§ **Work instruction**:
When the line with "99: (247, 361)" comes up, set it down and every later line to the end of the data, exactly and without pictures.

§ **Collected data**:

-------------------------

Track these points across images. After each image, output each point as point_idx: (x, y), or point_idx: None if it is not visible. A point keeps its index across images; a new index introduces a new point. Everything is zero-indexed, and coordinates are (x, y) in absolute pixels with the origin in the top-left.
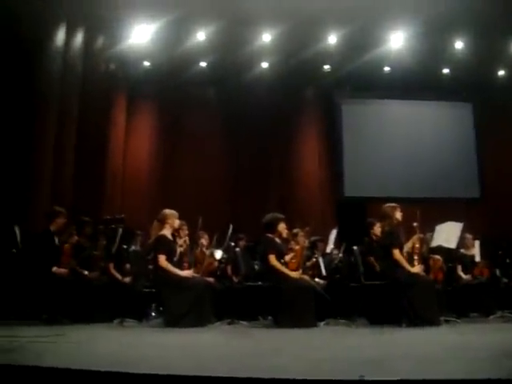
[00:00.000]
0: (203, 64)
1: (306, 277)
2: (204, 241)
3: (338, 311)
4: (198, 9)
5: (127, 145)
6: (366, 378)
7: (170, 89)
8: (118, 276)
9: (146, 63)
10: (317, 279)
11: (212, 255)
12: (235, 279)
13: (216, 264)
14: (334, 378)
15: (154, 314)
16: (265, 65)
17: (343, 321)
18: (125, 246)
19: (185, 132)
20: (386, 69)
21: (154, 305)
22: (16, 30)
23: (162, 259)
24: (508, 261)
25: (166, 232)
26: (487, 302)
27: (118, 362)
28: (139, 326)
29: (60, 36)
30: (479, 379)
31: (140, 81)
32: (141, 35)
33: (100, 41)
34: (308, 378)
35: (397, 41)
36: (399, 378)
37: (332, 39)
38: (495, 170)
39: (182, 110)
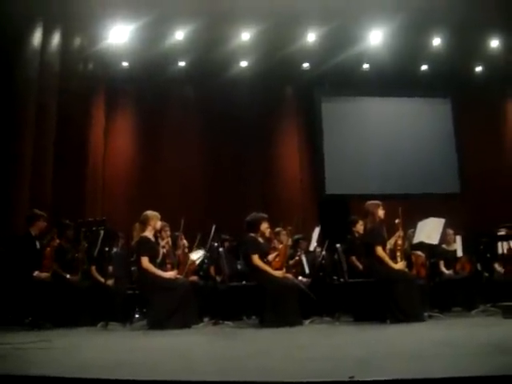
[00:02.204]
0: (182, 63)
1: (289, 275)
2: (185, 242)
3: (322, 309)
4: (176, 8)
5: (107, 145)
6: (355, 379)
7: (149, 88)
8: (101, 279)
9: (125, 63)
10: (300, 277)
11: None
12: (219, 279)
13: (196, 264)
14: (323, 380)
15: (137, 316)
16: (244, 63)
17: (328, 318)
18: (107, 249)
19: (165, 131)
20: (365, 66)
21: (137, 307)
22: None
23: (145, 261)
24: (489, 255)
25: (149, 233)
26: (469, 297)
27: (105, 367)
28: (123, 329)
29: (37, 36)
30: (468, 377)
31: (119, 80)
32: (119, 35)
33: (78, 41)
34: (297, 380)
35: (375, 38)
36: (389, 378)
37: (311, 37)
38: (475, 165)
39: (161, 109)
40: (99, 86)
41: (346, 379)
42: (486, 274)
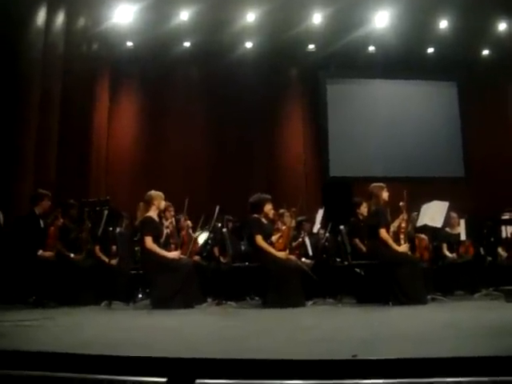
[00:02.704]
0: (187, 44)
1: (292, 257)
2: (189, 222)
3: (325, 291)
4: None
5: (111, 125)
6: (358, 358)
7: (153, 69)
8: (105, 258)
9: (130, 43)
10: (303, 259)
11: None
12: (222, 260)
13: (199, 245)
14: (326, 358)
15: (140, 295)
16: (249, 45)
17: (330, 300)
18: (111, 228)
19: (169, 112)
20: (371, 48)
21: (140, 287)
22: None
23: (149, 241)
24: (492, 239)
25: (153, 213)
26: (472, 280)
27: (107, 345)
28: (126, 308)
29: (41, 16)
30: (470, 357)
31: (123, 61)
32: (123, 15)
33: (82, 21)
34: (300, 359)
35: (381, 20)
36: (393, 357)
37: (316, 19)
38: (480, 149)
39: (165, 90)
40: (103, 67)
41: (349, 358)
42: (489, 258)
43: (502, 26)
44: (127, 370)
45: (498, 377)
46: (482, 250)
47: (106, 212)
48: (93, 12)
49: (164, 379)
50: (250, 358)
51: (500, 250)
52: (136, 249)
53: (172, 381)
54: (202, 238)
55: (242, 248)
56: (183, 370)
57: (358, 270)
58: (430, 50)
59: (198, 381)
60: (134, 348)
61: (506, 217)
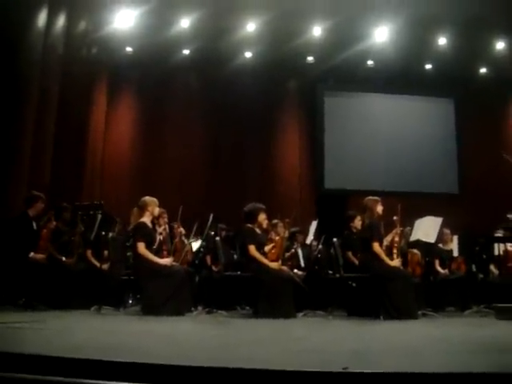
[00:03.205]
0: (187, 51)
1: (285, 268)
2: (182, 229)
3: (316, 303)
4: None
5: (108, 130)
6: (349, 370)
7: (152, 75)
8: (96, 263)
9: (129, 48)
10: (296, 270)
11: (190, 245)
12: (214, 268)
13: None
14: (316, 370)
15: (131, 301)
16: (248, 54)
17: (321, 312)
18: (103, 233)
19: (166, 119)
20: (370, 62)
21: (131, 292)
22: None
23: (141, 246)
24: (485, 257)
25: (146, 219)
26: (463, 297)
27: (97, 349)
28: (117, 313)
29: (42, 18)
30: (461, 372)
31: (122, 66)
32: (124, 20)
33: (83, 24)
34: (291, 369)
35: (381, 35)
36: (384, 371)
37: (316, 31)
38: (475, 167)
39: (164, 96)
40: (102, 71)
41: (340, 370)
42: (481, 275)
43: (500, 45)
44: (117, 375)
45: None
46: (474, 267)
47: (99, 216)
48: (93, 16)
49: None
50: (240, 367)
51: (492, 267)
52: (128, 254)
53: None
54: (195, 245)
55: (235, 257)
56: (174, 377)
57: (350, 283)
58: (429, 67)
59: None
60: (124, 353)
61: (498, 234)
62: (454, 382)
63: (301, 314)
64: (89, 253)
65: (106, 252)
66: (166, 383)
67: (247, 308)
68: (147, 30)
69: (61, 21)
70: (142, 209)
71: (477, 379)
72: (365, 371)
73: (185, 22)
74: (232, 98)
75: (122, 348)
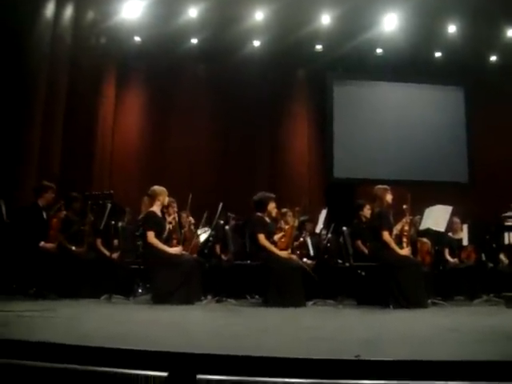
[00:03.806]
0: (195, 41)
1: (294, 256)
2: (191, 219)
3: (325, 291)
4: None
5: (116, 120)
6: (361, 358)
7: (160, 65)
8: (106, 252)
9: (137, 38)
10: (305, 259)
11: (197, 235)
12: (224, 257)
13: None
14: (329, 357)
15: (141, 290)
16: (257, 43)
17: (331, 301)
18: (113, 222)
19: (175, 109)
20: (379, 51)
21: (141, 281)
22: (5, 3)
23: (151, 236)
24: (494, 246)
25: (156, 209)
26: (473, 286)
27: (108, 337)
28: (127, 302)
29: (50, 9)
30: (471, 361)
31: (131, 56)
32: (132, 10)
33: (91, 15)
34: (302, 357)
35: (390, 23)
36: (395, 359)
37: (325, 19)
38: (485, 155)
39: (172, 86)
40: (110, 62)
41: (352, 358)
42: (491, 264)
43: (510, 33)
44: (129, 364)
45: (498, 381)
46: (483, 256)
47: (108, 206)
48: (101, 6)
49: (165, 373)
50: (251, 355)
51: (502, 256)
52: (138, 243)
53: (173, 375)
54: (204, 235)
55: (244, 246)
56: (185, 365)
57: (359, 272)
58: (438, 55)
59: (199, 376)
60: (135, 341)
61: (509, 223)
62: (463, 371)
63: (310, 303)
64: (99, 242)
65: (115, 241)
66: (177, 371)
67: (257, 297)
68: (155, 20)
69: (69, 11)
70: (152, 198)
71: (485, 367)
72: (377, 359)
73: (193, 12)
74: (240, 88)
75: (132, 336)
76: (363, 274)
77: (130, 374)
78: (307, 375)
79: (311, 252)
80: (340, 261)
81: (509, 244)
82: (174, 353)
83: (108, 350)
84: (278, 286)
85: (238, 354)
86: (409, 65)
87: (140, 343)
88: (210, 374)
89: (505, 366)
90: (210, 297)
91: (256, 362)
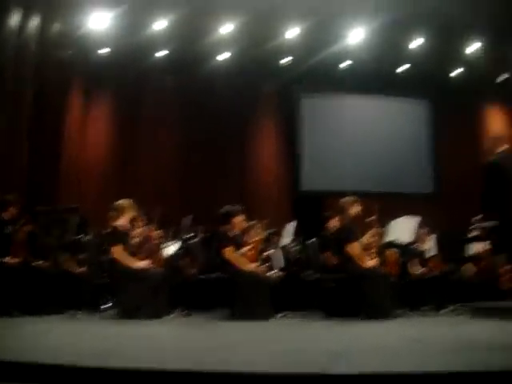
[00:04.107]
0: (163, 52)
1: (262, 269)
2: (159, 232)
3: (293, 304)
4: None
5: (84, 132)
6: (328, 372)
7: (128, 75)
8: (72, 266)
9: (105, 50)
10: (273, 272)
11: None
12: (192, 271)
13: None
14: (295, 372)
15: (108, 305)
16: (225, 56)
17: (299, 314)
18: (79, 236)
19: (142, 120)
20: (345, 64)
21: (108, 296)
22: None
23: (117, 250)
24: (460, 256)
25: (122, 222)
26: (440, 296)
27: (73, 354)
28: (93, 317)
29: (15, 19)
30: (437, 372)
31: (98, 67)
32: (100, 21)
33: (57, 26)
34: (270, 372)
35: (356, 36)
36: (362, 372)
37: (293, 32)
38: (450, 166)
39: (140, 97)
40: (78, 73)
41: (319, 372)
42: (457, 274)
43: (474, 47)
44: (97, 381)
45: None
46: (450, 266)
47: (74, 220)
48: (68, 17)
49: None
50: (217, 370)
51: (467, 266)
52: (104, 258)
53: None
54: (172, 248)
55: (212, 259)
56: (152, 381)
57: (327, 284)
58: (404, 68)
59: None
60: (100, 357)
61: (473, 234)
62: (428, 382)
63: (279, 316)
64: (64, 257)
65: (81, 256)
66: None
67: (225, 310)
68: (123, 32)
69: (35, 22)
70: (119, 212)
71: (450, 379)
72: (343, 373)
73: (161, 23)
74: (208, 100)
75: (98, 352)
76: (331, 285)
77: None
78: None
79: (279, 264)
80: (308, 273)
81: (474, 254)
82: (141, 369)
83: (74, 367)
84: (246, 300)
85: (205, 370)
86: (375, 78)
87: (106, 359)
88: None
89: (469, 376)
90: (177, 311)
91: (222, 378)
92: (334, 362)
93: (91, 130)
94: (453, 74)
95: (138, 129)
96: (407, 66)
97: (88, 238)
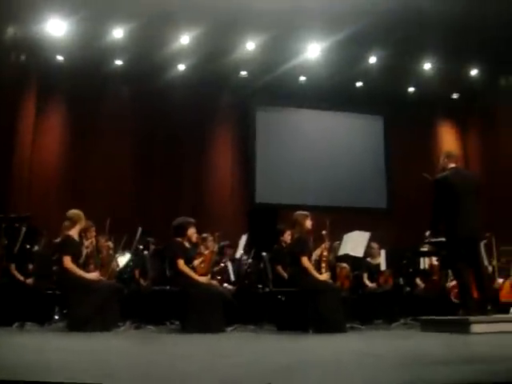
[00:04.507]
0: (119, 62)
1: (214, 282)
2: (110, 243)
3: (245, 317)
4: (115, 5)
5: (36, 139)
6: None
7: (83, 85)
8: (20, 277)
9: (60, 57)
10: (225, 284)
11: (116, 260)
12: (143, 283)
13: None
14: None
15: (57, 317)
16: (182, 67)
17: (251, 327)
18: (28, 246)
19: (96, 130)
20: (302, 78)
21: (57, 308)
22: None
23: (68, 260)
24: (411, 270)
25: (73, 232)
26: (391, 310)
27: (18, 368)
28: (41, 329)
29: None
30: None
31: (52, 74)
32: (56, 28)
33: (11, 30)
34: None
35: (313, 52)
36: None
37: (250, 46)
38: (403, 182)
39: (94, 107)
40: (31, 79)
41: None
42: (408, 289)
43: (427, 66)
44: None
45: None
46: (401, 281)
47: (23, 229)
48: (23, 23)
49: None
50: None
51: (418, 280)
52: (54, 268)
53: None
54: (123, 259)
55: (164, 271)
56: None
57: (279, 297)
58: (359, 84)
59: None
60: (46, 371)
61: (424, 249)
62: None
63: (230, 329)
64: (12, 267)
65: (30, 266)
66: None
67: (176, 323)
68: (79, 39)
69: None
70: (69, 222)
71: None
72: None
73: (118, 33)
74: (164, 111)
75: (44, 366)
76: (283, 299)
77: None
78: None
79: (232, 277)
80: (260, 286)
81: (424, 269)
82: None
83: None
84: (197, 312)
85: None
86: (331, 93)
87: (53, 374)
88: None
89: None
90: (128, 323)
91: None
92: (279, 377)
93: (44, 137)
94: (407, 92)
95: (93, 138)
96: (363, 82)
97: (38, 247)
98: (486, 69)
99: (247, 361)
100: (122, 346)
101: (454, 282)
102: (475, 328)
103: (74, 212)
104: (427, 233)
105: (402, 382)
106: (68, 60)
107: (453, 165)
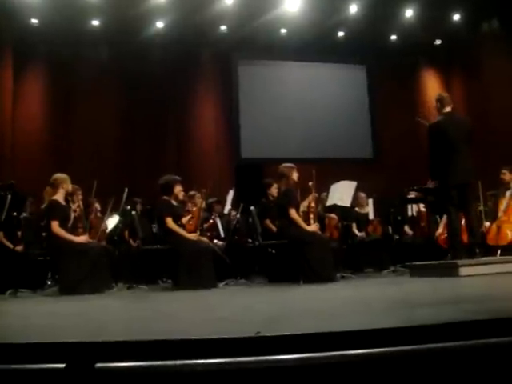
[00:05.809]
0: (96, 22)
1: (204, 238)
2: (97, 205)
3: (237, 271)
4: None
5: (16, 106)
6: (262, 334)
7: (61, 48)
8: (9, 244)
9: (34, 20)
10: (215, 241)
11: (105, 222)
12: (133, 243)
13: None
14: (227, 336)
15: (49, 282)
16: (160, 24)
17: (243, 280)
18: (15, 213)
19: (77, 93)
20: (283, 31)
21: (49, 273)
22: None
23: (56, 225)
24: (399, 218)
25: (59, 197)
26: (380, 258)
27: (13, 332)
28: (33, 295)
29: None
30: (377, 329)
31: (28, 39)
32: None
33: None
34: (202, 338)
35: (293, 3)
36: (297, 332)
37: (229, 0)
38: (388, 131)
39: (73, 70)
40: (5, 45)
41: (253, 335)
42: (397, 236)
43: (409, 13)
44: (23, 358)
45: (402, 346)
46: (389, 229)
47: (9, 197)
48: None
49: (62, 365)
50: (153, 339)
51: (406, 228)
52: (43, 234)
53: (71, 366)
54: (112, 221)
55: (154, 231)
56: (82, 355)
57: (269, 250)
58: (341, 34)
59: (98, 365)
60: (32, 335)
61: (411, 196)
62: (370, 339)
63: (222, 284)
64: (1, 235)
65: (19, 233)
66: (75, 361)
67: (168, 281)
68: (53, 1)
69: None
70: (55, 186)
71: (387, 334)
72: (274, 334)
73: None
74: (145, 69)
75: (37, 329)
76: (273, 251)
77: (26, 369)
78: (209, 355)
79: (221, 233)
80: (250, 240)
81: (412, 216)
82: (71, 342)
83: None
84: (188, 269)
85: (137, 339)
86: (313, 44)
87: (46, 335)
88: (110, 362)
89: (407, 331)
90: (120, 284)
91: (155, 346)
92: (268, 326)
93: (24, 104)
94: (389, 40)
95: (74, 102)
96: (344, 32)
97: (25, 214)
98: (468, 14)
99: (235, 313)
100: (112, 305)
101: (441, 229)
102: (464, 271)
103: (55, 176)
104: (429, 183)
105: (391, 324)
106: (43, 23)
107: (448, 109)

-------------------------

§ **Output for this exercise**:
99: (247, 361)
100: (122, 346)
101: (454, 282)
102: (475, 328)
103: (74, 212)
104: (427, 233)
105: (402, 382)
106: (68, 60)
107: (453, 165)
[00:05.809]
0: (96, 22)
1: (204, 238)
2: (97, 205)
3: (237, 271)
4: None
5: (16, 106)
6: (262, 334)
7: (61, 48)
8: (9, 244)
9: (34, 20)
10: (215, 241)
11: (105, 222)
12: (133, 243)
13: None
14: (227, 336)
15: (49, 282)
16: (160, 24)
17: (243, 280)
18: (15, 213)
19: (77, 93)
20: (283, 31)
21: (49, 273)
22: None
23: (56, 225)
24: (399, 218)
25: (59, 197)
26: (380, 258)
27: (13, 332)
28: (33, 295)
29: None
30: (377, 329)
31: (28, 39)
32: None
33: None
34: (202, 338)
35: (293, 3)
36: (297, 332)
37: (229, 0)
38: (388, 131)
39: (73, 70)
40: (5, 45)
41: (253, 335)
42: (397, 236)
43: (409, 13)
44: (23, 358)
45: (402, 346)
46: (389, 229)
47: (9, 197)
48: None
49: (62, 365)
50: (153, 339)
51: (406, 228)
52: (43, 234)
53: (71, 366)
54: (112, 221)
55: (154, 231)
56: (82, 355)
57: (269, 250)
58: (341, 34)
59: (98, 365)
60: (32, 335)
61: (411, 196)
62: (370, 339)
63: (222, 284)
64: (1, 235)
65: (19, 233)
66: (75, 361)
67: (168, 281)
68: (53, 1)
69: None
70: (55, 186)
71: (387, 334)
72: (274, 334)
73: None
74: (145, 69)
75: (37, 329)
76: (273, 251)
77: (26, 369)
78: (209, 355)
79: (221, 233)
80: (250, 240)
81: (412, 216)
82: (71, 342)
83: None
84: (188, 269)
85: (137, 339)
86: (313, 44)
87: (46, 335)
88: (110, 362)
89: (407, 331)
90: (120, 284)
91: (155, 346)
92: (268, 326)
93: (24, 104)
94: (389, 40)
95: (74, 102)
96: (344, 32)
97: (25, 214)
98: (468, 14)
99: (235, 313)
100: (112, 305)
101: (441, 229)
102: (464, 271)
103: (55, 176)
104: (429, 183)
105: (391, 324)
106: (43, 23)
107: (448, 109)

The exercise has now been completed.